Text-based hardware design files:
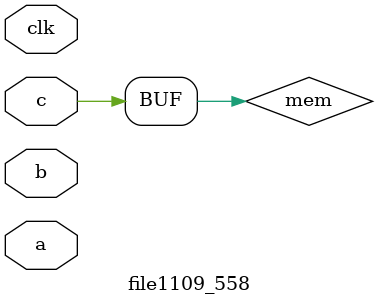
<source format=v>
`timescale 1ns / 1ps
module file1109_558(
		input clk,
		input a,
		input b,
		input c
    );

	wire mem;
	
	initial begin
		mem = 0;
	end
	
	always @(posedge clk)begin
		mem = a&b;
	end
		
	assign c = mem;

endmodule

</source>
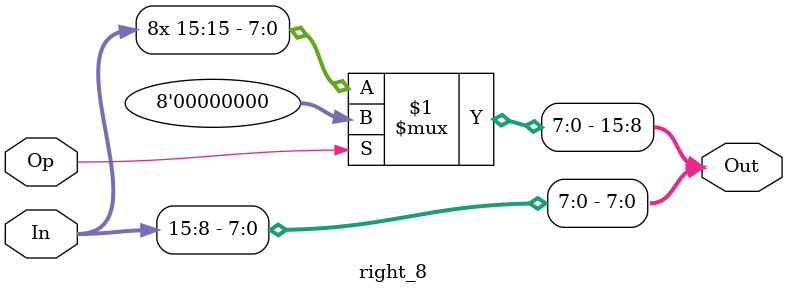
<source format=v>
/*
    shift right 8 bit
*/
module right_8 (In, Op, Out);
    parameter   N = 16;
    
    input [N-1:0]  In;
    input Op;
    output [N-1:0] Out;
    
    assign Out[15:8] = Op ? 8'b0 : {8{In[15]}};
    assign Out[7:0] = In[15:8];
endmodule
</source>
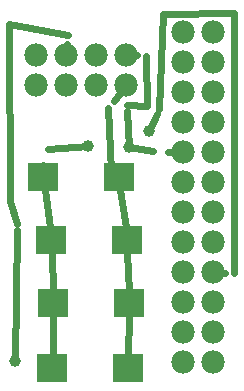
<source format=gbl>
G04 MADE WITH FRITZING*
G04 WWW.FRITZING.ORG*
G04 DOUBLE SIDED*
G04 HOLES PLATED*
G04 CONTOUR ON CENTER OF CONTOUR VECTOR*
%ASAXBY*%
%FSLAX23Y23*%
%MOIN*%
%OFA0B0*%
%SFA1.0B1.0*%
%ADD10C,0.078000*%
%ADD11C,0.039370*%
%ADD12R,0.102362X0.094488*%
%ADD13C,0.024000*%
%LNCOPPER0*%
G90*
G70*
G54D10*
X446Y1171D03*
X346Y1171D03*
X246Y1171D03*
X146Y1171D03*
X446Y1171D03*
X346Y1171D03*
X246Y1171D03*
X146Y1171D03*
X146Y1071D03*
X246Y1071D03*
X346Y1071D03*
X446Y1071D03*
X636Y1246D03*
X636Y1146D03*
X636Y1046D03*
X636Y946D03*
X636Y846D03*
X636Y746D03*
X636Y646D03*
X636Y546D03*
X636Y446D03*
X636Y346D03*
X636Y246D03*
X636Y146D03*
X636Y1246D03*
X636Y1146D03*
X636Y1046D03*
X636Y946D03*
X636Y846D03*
X636Y746D03*
X636Y646D03*
X636Y546D03*
X636Y446D03*
X636Y346D03*
X636Y246D03*
X636Y146D03*
X736Y146D03*
X736Y246D03*
X736Y346D03*
X736Y446D03*
X736Y546D03*
X736Y646D03*
X736Y746D03*
X736Y846D03*
X736Y946D03*
X736Y1046D03*
X736Y1146D03*
X736Y1246D03*
G54D11*
X522Y918D03*
X456Y865D03*
X319Y868D03*
X75Y151D03*
G54D12*
X451Y129D03*
X199Y129D03*
X454Y343D03*
X202Y343D03*
X421Y763D03*
X169Y763D03*
X448Y554D03*
X196Y554D03*
G54D13*
X456Y865D02*
X534Y852D01*
D02*
X448Y985D02*
X456Y865D01*
D02*
X514Y1001D02*
X447Y1004D01*
D02*
X511Y1168D02*
X514Y1001D01*
D02*
X583Y848D02*
X636Y846D01*
D02*
X446Y1171D02*
X481Y1170D01*
D02*
X246Y1171D02*
X248Y1207D01*
D02*
X250Y1237D02*
X56Y1274D01*
D02*
X56Y1274D02*
X58Y685D01*
D02*
X80Y588D02*
X75Y151D01*
D02*
X58Y685D02*
X81Y607D01*
D02*
X775Y444D02*
X736Y446D01*
D02*
X803Y1312D02*
X806Y443D01*
D02*
X522Y918D02*
X548Y973D01*
D02*
X556Y990D02*
X567Y1307D01*
D02*
X567Y1307D02*
X803Y1312D01*
D02*
X394Y785D02*
X386Y993D01*
D02*
X404Y1017D02*
X446Y1071D01*
D02*
X421Y763D02*
X421Y763D01*
D02*
X319Y868D02*
X183Y856D01*
D02*
X167Y805D02*
X169Y763D01*
D02*
X174Y722D02*
X191Y596D01*
D02*
X443Y596D02*
X426Y722D01*
D02*
X201Y385D02*
X197Y512D01*
D02*
X453Y385D02*
X449Y512D01*
D02*
X200Y171D02*
X201Y301D01*
D02*
X452Y171D02*
X453Y301D01*
G04 End of Copper0*
M02*
</source>
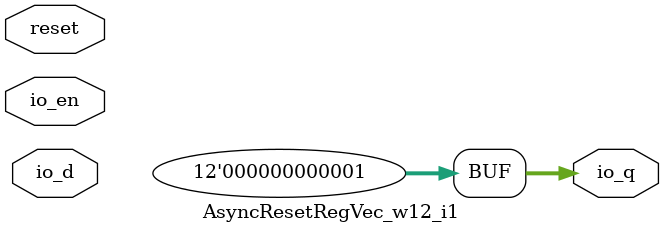
<source format=sv>
`ifndef RANDOMIZE
  `ifdef RANDOMIZE_REG_INIT
    `define RANDOMIZE
  `endif // RANDOMIZE_REG_INIT
`endif // not def RANDOMIZE
`ifndef RANDOMIZE
  `ifdef RANDOMIZE_MEM_INIT
    `define RANDOMIZE
  `endif // RANDOMIZE_MEM_INIT
`endif // not def RANDOMIZE

`ifndef RANDOM
  `define RANDOM $random
`endif // not def RANDOM

// Users can define 'PRINTF_COND' to add an extra gate to prints.
`ifndef PRINTF_COND_
  `ifdef PRINTF_COND
    `define PRINTF_COND_ (`PRINTF_COND)
  `else  // PRINTF_COND
    `define PRINTF_COND_ 1
  `endif // PRINTF_COND
`endif // not def PRINTF_COND_

// Users can define 'ASSERT_VERBOSE_COND' to add an extra gate to assert error printing.
`ifndef ASSERT_VERBOSE_COND_
  `ifdef ASSERT_VERBOSE_COND
    `define ASSERT_VERBOSE_COND_ (`ASSERT_VERBOSE_COND)
  `else  // ASSERT_VERBOSE_COND
    `define ASSERT_VERBOSE_COND_ 1
  `endif // ASSERT_VERBOSE_COND
`endif // not def ASSERT_VERBOSE_COND_

// Users can define 'STOP_COND' to add an extra gate to stop conditions.
`ifndef STOP_COND_
  `ifdef STOP_COND
    `define STOP_COND_ (`STOP_COND)
  `else  // STOP_COND
    `define STOP_COND_ 1
  `endif // STOP_COND
`endif // not def STOP_COND_

// Users can define INIT_RANDOM as general code that gets injected into the
// initializer block for modules with registers.
`ifndef INIT_RANDOM
  `define INIT_RANDOM
`endif // not def INIT_RANDOM

// If using random initialization, you can also define RANDOMIZE_DELAY to
// customize the delay used, otherwise 0.002 is used.
`ifndef RANDOMIZE_DELAY
  `define RANDOMIZE_DELAY 0.002
`endif // not def RANDOMIZE_DELAY

// Define INIT_RANDOM_PROLOG_ for use in our modules below.
`ifndef INIT_RANDOM_PROLOG_
  `ifdef RANDOMIZE
    `ifdef VERILATOR
      `define INIT_RANDOM_PROLOG_ `INIT_RANDOM
    `else  // VERILATOR
      `define INIT_RANDOM_PROLOG_ `INIT_RANDOM #`RANDOMIZE_DELAY begin end
    `endif // VERILATOR
  `else  // RANDOMIZE
    `define INIT_RANDOM_PROLOG_
  `endif // RANDOMIZE
`endif // not def INIT_RANDOM_PROLOG_

module AsyncResetRegVec_w12_i1(
  input         reset,
  input  [11:0] io_d,
  input         io_en,
  output [11:0] io_q
);

  assign io_q = 12'h1;	// @[AsyncResetReg.scala:63:50]
endmodule


</source>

_What to do:_ The data must come back word for word, with every picture removed.

_Output of the task:_
<source format=v>
`timescale 1ns / 1ps
module file1109_558(
		input clk,
		input a,
		input b,
		input c
    );

	wire mem;
	
	initial begin
		mem = 0;
	end
	
	always @(posedge clk)begin
		mem = a&b;
	end
		
	assign c = mem;

endmodule

</source>
<source format=v>
/*
    shift right 8 bit
*/
module right_8 (In, Op, Out);
    parameter   N = 16;
    
    input [N-1:0]  In;
    input Op;
    output [N-1:0] Out;
    
    assign Out[15:8] = Op ? 8'b0 : {8{In[15]}};
    assign Out[7:0] = In[15:8];
endmodule
</source>
<source format=gbl>
G04 MADE WITH FRITZING*
G04 WWW.FRITZING.ORG*
G04 DOUBLE SIDED*
G04 HOLES PLATED*
G04 CONTOUR ON CENTER OF CONTOUR VECTOR*
%ASAXBY*%
%FSLAX23Y23*%
%MOIN*%
%OFA0B0*%
%SFA1.0B1.0*%
%ADD10C,0.078000*%
%ADD11C,0.039370*%
%ADD12R,0.102362X0.094488*%
%ADD13C,0.024000*%
%LNCOPPER0*%
G90*
G70*
G54D10*
X446Y1171D03*
X346Y1171D03*
X246Y1171D03*
X146Y1171D03*
X446Y1171D03*
X346Y1171D03*
X246Y1171D03*
X146Y1171D03*
X146Y1071D03*
X246Y1071D03*
X346Y1071D03*
X446Y1071D03*
X636Y1246D03*
X636Y1146D03*
X636Y1046D03*
X636Y946D03*
X636Y846D03*
X636Y746D03*
X636Y646D03*
X636Y546D03*
X636Y446D03*
X636Y346D03*
X636Y246D03*
X636Y146D03*
X636Y1246D03*
X636Y1146D03*
X636Y1046D03*
X636Y946D03*
X636Y846D03*
X636Y746D03*
X636Y646D03*
X636Y546D03*
X636Y446D03*
X636Y346D03*
X636Y246D03*
X636Y146D03*
X736Y146D03*
X736Y246D03*
X736Y346D03*
X736Y446D03*
X736Y546D03*
X736Y646D03*
X736Y746D03*
X736Y846D03*
X736Y946D03*
X736Y1046D03*
X736Y1146D03*
X736Y1246D03*
G54D11*
X522Y918D03*
X456Y865D03*
X319Y868D03*
X75Y151D03*
G54D12*
X451Y129D03*
X199Y129D03*
X454Y343D03*
X202Y343D03*
X421Y763D03*
X169Y763D03*
X448Y554D03*
X196Y554D03*
G54D13*
X456Y865D02*
X534Y852D01*
D02*
X448Y985D02*
X456Y865D01*
D02*
X514Y1001D02*
X447Y1004D01*
D02*
X511Y1168D02*
X514Y1001D01*
D02*
X583Y848D02*
X636Y846D01*
D02*
X446Y1171D02*
X481Y1170D01*
D02*
X246Y1171D02*
X248Y1207D01*
D02*
X250Y1237D02*
X56Y1274D01*
D02*
X56Y1274D02*
X58Y685D01*
D02*
X80Y588D02*
X75Y151D01*
D02*
X58Y685D02*
X81Y607D01*
D02*
X775Y444D02*
X736Y446D01*
D02*
X803Y1312D02*
X806Y443D01*
D02*
X522Y918D02*
X548Y973D01*
D02*
X556Y990D02*
X567Y1307D01*
D02*
X567Y1307D02*
X803Y1312D01*
D02*
X394Y785D02*
X386Y993D01*
D02*
X404Y1017D02*
X446Y1071D01*
D02*
X421Y763D02*
X421Y763D01*
D02*
X319Y868D02*
X183Y856D01*
D02*
X167Y805D02*
X169Y763D01*
D02*
X174Y722D02*
X191Y596D01*
D02*
X443Y596D02*
X426Y722D01*
D02*
X201Y385D02*
X197Y512D01*
D02*
X453Y385D02*
X449Y512D01*
D02*
X200Y171D02*
X201Y301D01*
D02*
X452Y171D02*
X453Y301D01*
G04 End of Copper0*
M02*
</source>
<source format=sv>
`ifndef RANDOMIZE
  `ifdef RANDOMIZE_REG_INIT
    `define RANDOMIZE
  `endif // RANDOMIZE_REG_INIT
`endif // not def RANDOMIZE
`ifndef RANDOMIZE
  `ifdef RANDOMIZE_MEM_INIT
    `define RANDOMIZE
  `endif // RANDOMIZE_MEM_INIT
`endif // not def RANDOMIZE

`ifndef RANDOM
  `define RANDOM $random
`endif // not def RANDOM

// Users can define 'PRINTF_COND' to add an extra gate to prints.
`ifndef PRINTF_COND_
  `ifdef PRINTF_COND
    `define PRINTF_COND_ (`PRINTF_COND)
  `else  // PRINTF_COND
    `define PRINTF_COND_ 1
  `endif // PRINTF_COND
`endif // not def PRINTF_COND_

// Users can define 'ASSERT_VERBOSE_COND' to add an extra gate to assert error printing.
`ifndef ASSERT_VERBOSE_COND_
  `ifdef ASSERT_VERBOSE_COND
    `define ASSERT_VERBOSE_COND_ (`ASSERT_VERBOSE_COND)
  `else  // ASSERT_VERBOSE_COND
    `define ASSERT_VERBOSE_COND_ 1
  `endif // ASSERT_VERBOSE_COND
`endif // not def ASSERT_VERBOSE_COND_

// Users can define 'STOP_COND' to add an extra gate to stop conditions.
`ifndef STOP_COND_
  `ifdef STOP_COND
    `define STOP_COND_ (`STOP_COND)
  `else  // STOP_COND
    `define STOP_COND_ 1
  `endif // STOP_COND
`endif // not def STOP_COND_

// Users can define INIT_RANDOM as general code that gets injected into the
// initializer block for modules with registers.
`ifndef INIT_RANDOM
  `define INIT_RANDOM
`endif // not def INIT_RANDOM

// If using random initialization, you can also define RANDOMIZE_DELAY to
// customize the delay used, otherwise 0.002 is used.
`ifndef RANDOMIZE_DELAY
  `define RANDOMIZE_DELAY 0.002
`endif // not def RANDOMIZE_DELAY

// Define INIT_RANDOM_PROLOG_ for use in our modules below.
`ifndef INIT_RANDOM_PROLOG_
  `ifdef RANDOMIZE
    `ifdef VERILATOR
      `define INIT_RANDOM_PROLOG_ `INIT_RANDOM
    `else  // VERILATOR
      `define INIT_RANDOM_PROLOG_ `INIT_RANDOM #`RANDOMIZE_DELAY begin end
    `endif // VERILATOR
  `else  // RANDOMIZE
    `define INIT_RANDOM_PROLOG_
  `endif // RANDOMIZE
`endif // not def INIT_RANDOM_PROLOG_

module AsyncResetRegVec_w12_i1(
  input         reset,
  input  [11:0] io_d,
  input         io_en,
  output [11:0] io_q
);

  assign io_q = 12'h1;	// @[AsyncResetReg.scala:63:50]
endmodule


</source>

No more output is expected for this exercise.